*EXERCISE DETAILS*: Reproduce all the rows below, replacing every "chart" with "graph" and keeping everything else unchanged. Omit the pictures from your output.

*EXERCISE DATA*:

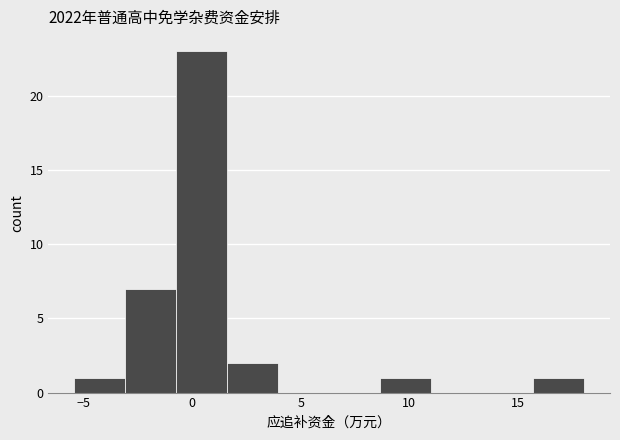

Reading left to right, list every bar in this chart as the range it spans on the x-axis followed by its height. Neither the bar edges nor the heights are printed on the chart, so give them approximately, as read against the axes.

-5.5 to -3.0: 1
-3.0 to -0.5: 7
-0.5 to 1.5: 23
1.5 to 4.0: 2
4.0 to 6.5: 0
6.5 to 8.5: 0
8.5 to 11.0: 1
11.0 to 13.5: 0
13.5 to 15.5: 0
15.5 to 18.0: 1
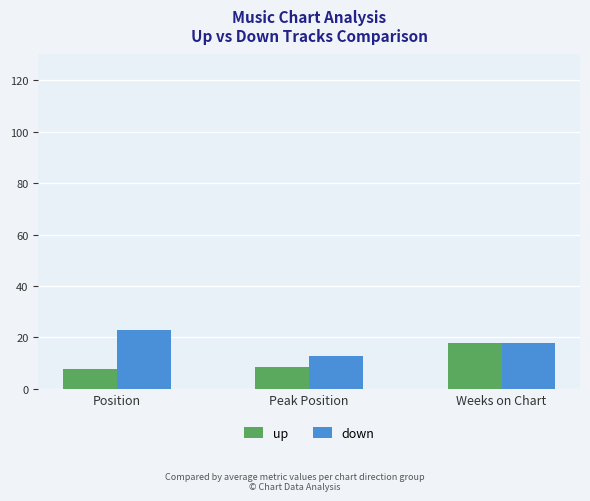

Reading left to right, transcribe all the data shown in this chart.

up: 7.9	8.6	17.9
down: 23.1	12.8	17.9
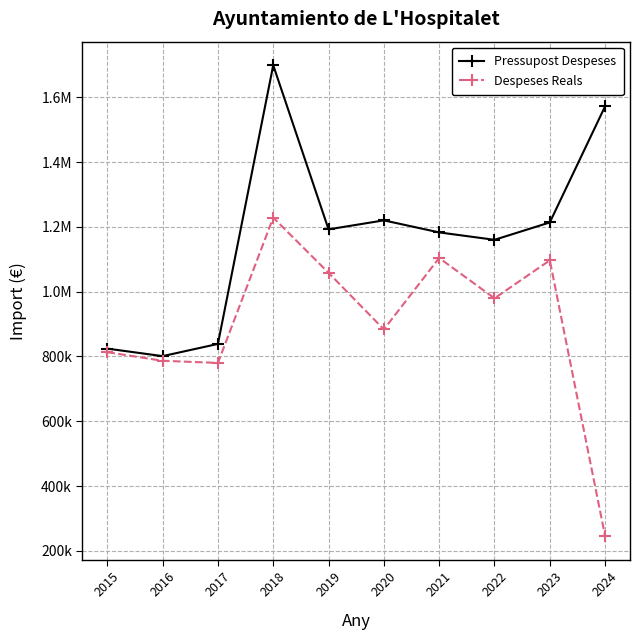

Does the chart display data point markers on the line(s)?

Yes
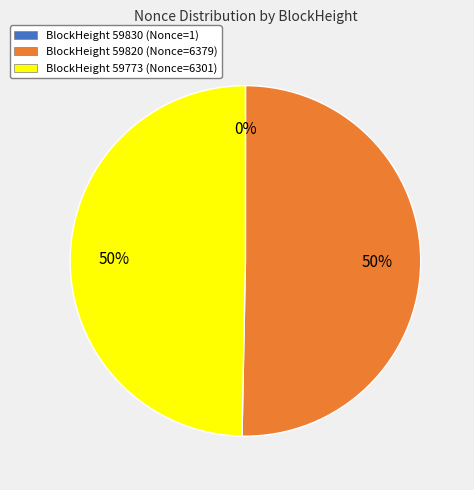

To the nearest percent, what is the difference between the largest and smallest slice percentages?

50%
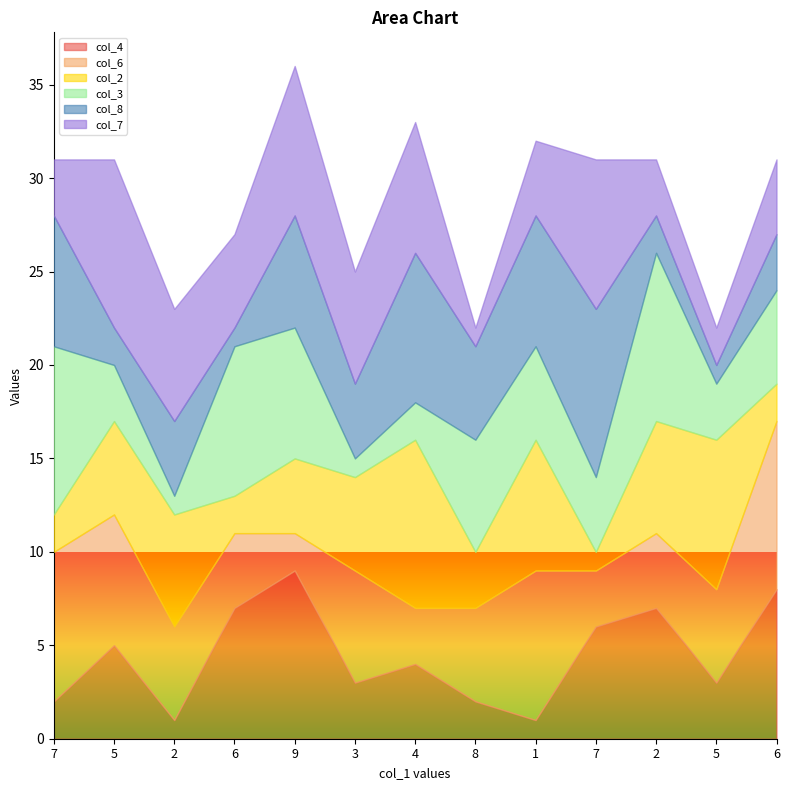

True or false: col_4 has more than 0 interior local peaks.

True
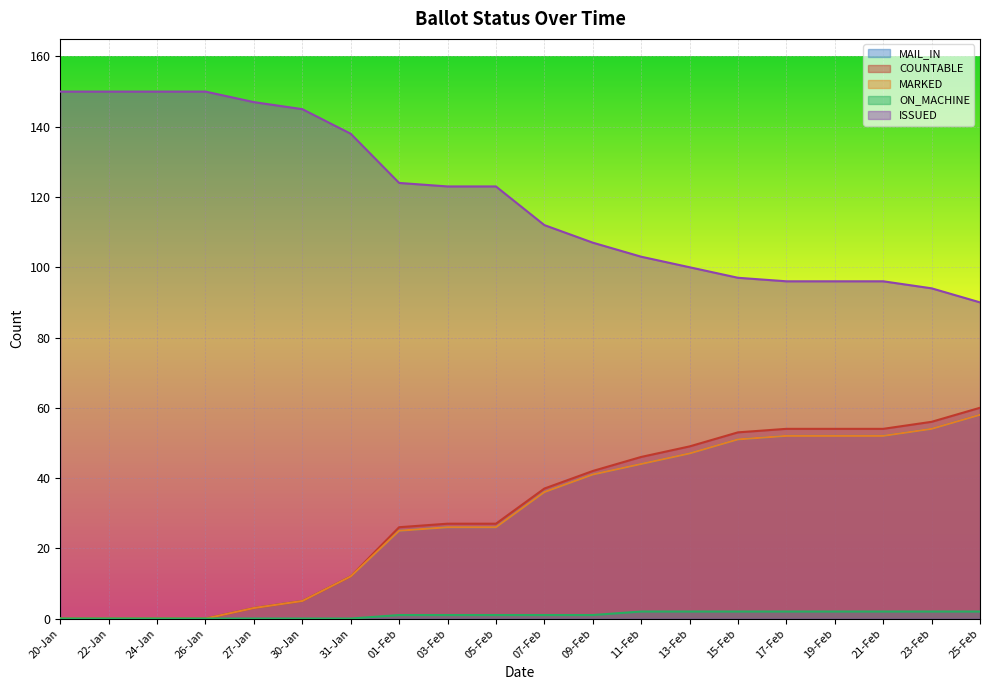

True or false: MARKED and ISSUED cross at least once.

False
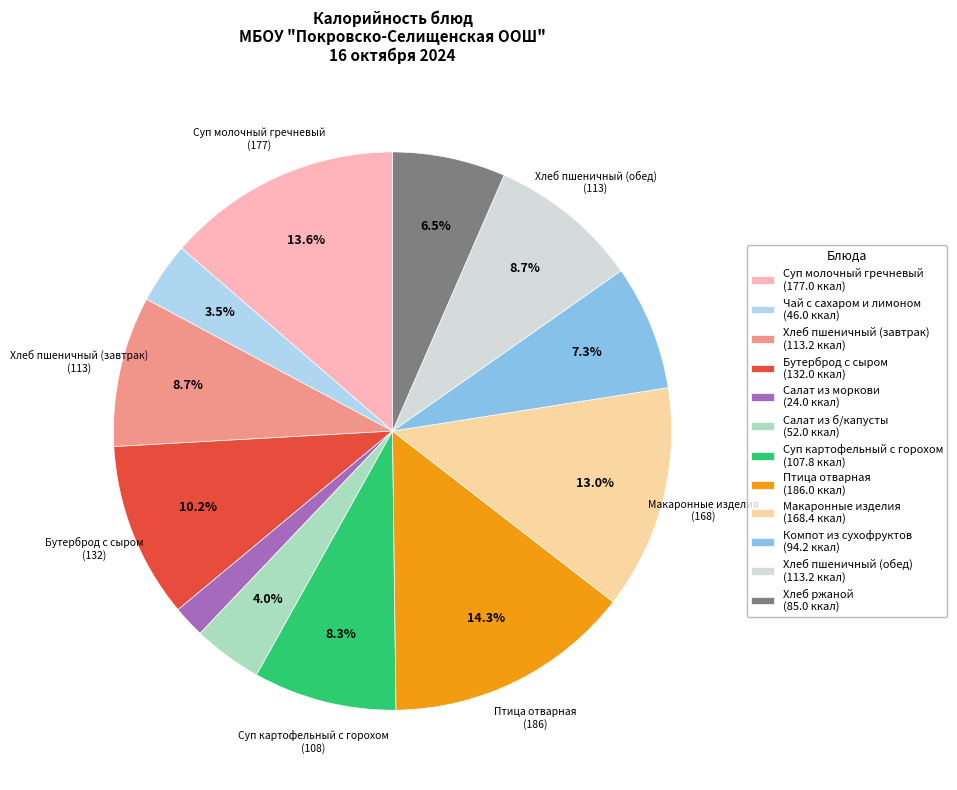

What is the ratio of the value at Суп молочный гречневый to the value at Птица отварная?

1.0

*RESPONSE FOR THIS EXERCISE*:
Reading left to right, list every bar in this graph as the range it spans on the x-axis followed by its height. Neither the bar edges nor the heights are printed on the graph, so give them approximately, as read against the axes.

-5.5 to -3.0: 1
-3.0 to -0.5: 7
-0.5 to 1.5: 23
1.5 to 4.0: 2
4.0 to 6.5: 0
6.5 to 8.5: 0
8.5 to 11.0: 1
11.0 to 13.5: 0
13.5 to 15.5: 0
15.5 to 18.0: 1

Reading left to right, transcribe all the data shown in this graph.

up: 7.9	8.6	17.9
down: 23.1	12.8	17.9

Does the graph display data point markers on the line(s)?

Yes

To the nearest percent, what is the difference between the largest and smallest slice percentages?

50%

True or false: col_4 has more than 0 interior local peaks.

True

True or false: MARKED and ISSUED cross at least once.

False

What is the ratio of the value at Суп молочный гречневый to the value at Птица отварная?

1.0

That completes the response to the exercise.